Pilze enthalten wertvolle Mikronährstoffe, von Kalium über Eisen und Selen bis zu Zink. Auch viele wichtige Vitamine sind enthalten. Aus Sicht des Bodens und des Klimas haben Pilze einen weiteren grossen Vorteil: Ihr Anbau benötigt wenig Ressourcen. Zuchtpilze wachsen auf Holzabfällen oder auf Strohballen, zersetzen diese dabei zu Kompost und speichern dabei jede Menge CO2. Dementsprechend sind Zuchtpilze aus der Schweiz im Windschatten des Champignons trendy geworden, wie der «Schweizer Bauer» verlauten lässt. «Im Durchschnitt essen Schweizerinnen und Schweizer 1,5 kg Pilze pro Jahr bei leicht steigender Tendenz», sagt Nicole Badertscher, Geschäftsführerin der Schweizer Pilzproduzenten (VSP) in einer letztes Jahr erschienenen Geschichte. Sie empfiehlt neugierigen Pilzfans, sich auf die Suche nach spannenden Betrieben zu machen: «Wer aussergewöhnliche Edelpilze will wie Zitronenseitling, Rosenseitling oder den Igelstachelbart, wendet sich an die Start-ups und kleinere regionale Produzenten. An die Firma Ostschweizer Pilze zum Beispiel, an Regio-Pilz in Oberrieden ZH oder an Fungi Futuri in Steffisburg BE.» Weil der Fleischkonsum tendenziell sinkt, verlegen sich mehr landwirtschaftliche Betriebe auf die Pilzzucht.

Wie man Pilze kocht

Bei der Zubereitung von Pilzen gibt es einen wichtigen Trick: Zunächst sollte man sie in der Pfanne (idealerweise nicht beschichtet, weil die Temperaturen recht hoch werden) ohne Fettzugabe scharf anrösten und ihnen schon mal einen Teil des enthaltenen Wassers entziehen. Haben sie ein bisschen Wasser gezogen, kann man fein geschnittene Zwiebeln beigeben und weiterrösten. Wer schon mal Krustentiere wie Crevetten oder Krebse für einen Fond angebraten hat, wird den Duft erkennen, der sich ausbreitet: Er stammt von geröstetem Chitin, aus dem auch die Panzer der Wassertiere bestehen. Nun erst sollte das Fett zugegeben werden. Anschliessend kann man mit etwas Weisswein ablöschen, die Pilze aus dem entstandenen Sud abseihen und diesen einkochen. Nimmt man dafür Rahm, hat man schon eine sehr feine Sauce für Polenta oder Pasta. Man sollte die Zugabe von etwas Säure (Zitronensaft) am Schluss nicht vergessen und mit frischen Kräutern garnieren. Wer nur für einen Besuch im Supermarkt Zeit hat, kauft die verfügbaren Sorten und mischt sie, damit der Geschmack etwas abwechslungsreicher ist. Auf Wochenmärkten ist die Auswahl oft grösser und vor allem frischer als im Supermarkt.

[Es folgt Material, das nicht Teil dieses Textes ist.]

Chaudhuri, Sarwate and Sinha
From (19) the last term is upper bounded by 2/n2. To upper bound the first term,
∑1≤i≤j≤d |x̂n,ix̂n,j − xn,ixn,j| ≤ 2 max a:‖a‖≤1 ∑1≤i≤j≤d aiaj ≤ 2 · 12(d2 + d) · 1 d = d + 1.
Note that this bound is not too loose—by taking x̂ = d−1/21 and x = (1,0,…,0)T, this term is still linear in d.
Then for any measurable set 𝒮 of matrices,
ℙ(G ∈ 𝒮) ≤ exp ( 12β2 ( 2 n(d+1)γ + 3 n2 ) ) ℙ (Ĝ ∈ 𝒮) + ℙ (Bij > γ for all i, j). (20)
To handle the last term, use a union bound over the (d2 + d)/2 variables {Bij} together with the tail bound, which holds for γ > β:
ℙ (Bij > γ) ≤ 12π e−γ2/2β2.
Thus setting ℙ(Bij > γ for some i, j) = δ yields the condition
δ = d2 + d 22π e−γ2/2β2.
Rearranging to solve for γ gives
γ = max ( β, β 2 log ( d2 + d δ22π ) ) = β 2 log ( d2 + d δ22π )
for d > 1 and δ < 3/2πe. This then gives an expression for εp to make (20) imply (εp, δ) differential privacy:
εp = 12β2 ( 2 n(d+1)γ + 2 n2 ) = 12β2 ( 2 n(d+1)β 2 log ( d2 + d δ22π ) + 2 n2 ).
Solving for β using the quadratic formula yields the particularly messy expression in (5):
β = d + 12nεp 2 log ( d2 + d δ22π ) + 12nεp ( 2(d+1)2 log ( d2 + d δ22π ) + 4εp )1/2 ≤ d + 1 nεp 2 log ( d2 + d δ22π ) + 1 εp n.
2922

Den Wald den Bäumen überlassen

Wer über genügend Musse verfügt, kann sich während der Pilzsaison in den Wald aufmachen. Die Pilze in freier Wildbahn – wie das deutsche Zentrum für Ernährung auf seiner Webseite schreibt, sind derzeit auf der ganzen Welt rund 100'000 Pilzarten bekannt – sind Symbionten von zahllosen Pflanzen und helfen diesen beim Wachsen! Ihre Wurzelwerke oder Mykorrhiza könnten noch viel mehr dazu beitragen, mittels Speicherung von CO2 den Klimawandel einzudämmen … wenn man sie denn liesse. Pilze und ihre empfindlichen unterirdischen Netzwerke sind von der Ausdehnung des menschlichen Siedlungsgebietes und dem Klimawandel bedroht. Weil ohnehin nur ein Teil der Wildpilze essbar und ihr Genuss immer mit einem Risiko verbunden ist, empfehlen wir Zuchtpilze. Ebenfalls empfehlen wir, sich der Community von Soil to Soul anzuschliessen. Hier wirst du regelmässig über neue kulinarische Tendenzen und über klimafreundliche Lebensmittel informiert. Denn Soil to Soul sorgt mit einer ganzjährig aktiven Plattform dafür, dass eine genussvolle, boden- und klimabewusste Ernährung für immer mehr Menschen alltäglich wird.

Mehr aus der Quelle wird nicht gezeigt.